··· SOURCE MATERIAL ···

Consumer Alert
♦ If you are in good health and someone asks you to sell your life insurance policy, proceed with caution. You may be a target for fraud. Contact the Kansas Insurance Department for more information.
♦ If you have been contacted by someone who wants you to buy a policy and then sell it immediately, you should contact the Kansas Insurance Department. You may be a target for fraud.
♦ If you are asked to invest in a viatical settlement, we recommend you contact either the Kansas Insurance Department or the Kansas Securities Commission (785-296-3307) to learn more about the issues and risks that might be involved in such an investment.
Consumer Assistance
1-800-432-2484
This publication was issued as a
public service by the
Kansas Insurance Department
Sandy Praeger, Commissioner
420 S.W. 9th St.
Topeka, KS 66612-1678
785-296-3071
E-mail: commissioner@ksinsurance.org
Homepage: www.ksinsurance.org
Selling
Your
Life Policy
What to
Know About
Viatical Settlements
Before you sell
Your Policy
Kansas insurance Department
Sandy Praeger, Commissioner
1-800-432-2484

···
··· SOURCE MATERIAL ···

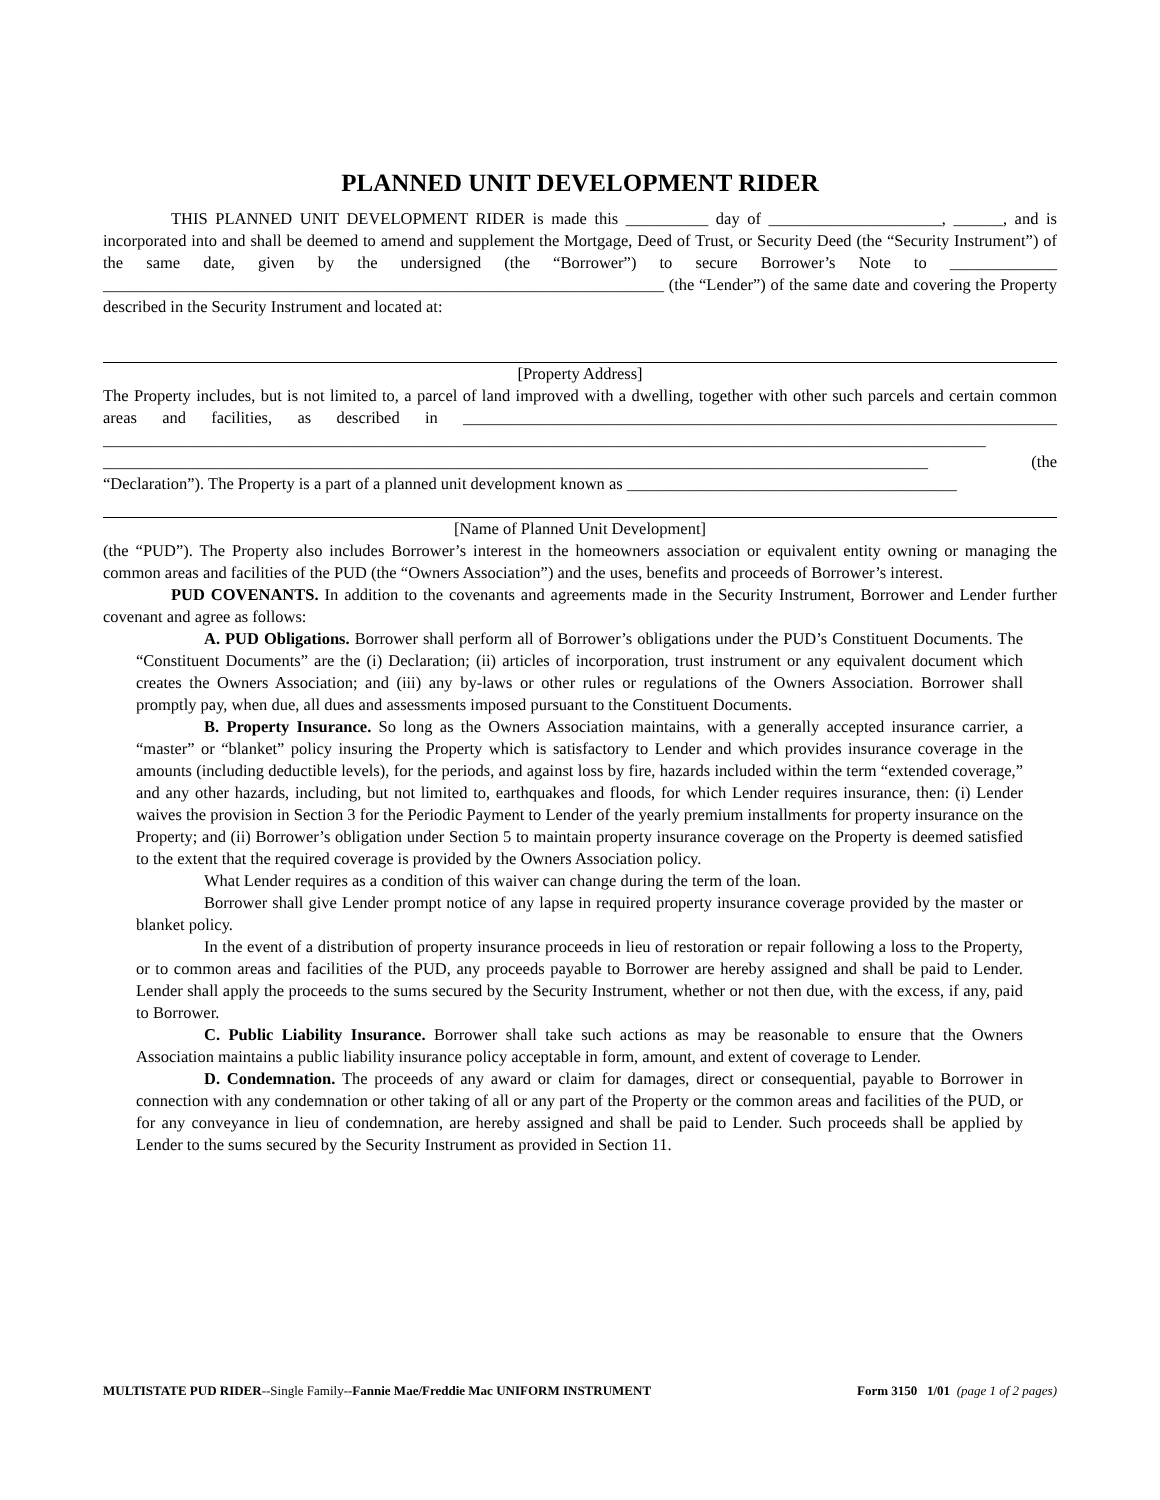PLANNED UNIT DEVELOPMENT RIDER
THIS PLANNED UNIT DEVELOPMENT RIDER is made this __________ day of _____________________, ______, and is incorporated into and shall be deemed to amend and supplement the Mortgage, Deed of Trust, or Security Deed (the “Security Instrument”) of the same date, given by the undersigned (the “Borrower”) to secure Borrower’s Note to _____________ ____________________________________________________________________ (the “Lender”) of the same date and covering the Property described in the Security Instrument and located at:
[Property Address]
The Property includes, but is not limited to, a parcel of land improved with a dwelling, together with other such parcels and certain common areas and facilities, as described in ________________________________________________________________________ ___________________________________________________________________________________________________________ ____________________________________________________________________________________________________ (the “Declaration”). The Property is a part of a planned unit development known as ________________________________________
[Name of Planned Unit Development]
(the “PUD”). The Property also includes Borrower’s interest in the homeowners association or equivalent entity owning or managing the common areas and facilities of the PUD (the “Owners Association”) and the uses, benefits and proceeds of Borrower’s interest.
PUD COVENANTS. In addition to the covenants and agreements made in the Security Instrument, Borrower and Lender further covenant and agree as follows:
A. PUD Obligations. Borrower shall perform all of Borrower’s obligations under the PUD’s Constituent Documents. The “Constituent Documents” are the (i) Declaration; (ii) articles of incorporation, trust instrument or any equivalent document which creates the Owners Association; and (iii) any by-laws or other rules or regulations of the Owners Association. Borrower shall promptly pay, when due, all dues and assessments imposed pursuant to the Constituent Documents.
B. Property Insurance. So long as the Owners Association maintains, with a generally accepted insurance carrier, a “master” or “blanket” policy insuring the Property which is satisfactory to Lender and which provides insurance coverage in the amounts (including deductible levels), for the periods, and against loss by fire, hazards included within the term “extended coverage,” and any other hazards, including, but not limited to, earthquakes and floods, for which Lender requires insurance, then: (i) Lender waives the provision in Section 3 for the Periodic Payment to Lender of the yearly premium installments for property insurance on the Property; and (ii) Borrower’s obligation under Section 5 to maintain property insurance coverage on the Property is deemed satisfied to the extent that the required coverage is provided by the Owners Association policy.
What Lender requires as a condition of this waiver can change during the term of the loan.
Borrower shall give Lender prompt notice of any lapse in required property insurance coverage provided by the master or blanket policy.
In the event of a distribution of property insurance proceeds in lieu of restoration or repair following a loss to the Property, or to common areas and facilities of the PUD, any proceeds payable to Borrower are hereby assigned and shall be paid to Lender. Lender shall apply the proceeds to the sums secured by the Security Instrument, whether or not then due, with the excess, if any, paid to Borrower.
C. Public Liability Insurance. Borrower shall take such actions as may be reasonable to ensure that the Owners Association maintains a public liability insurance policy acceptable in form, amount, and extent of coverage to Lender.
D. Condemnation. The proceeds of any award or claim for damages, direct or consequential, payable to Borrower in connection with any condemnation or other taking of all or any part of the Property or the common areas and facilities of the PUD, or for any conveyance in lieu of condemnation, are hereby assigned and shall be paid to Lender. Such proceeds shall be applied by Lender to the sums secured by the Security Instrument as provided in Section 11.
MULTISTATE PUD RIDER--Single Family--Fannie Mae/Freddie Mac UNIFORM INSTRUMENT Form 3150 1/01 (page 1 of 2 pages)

···

- _INSTRUCTIONS FOR THE TASK_: Please give the number of lines in the data above that include the string "Consumer", and nothing else.

- _FINISHED EXERCISE_: 2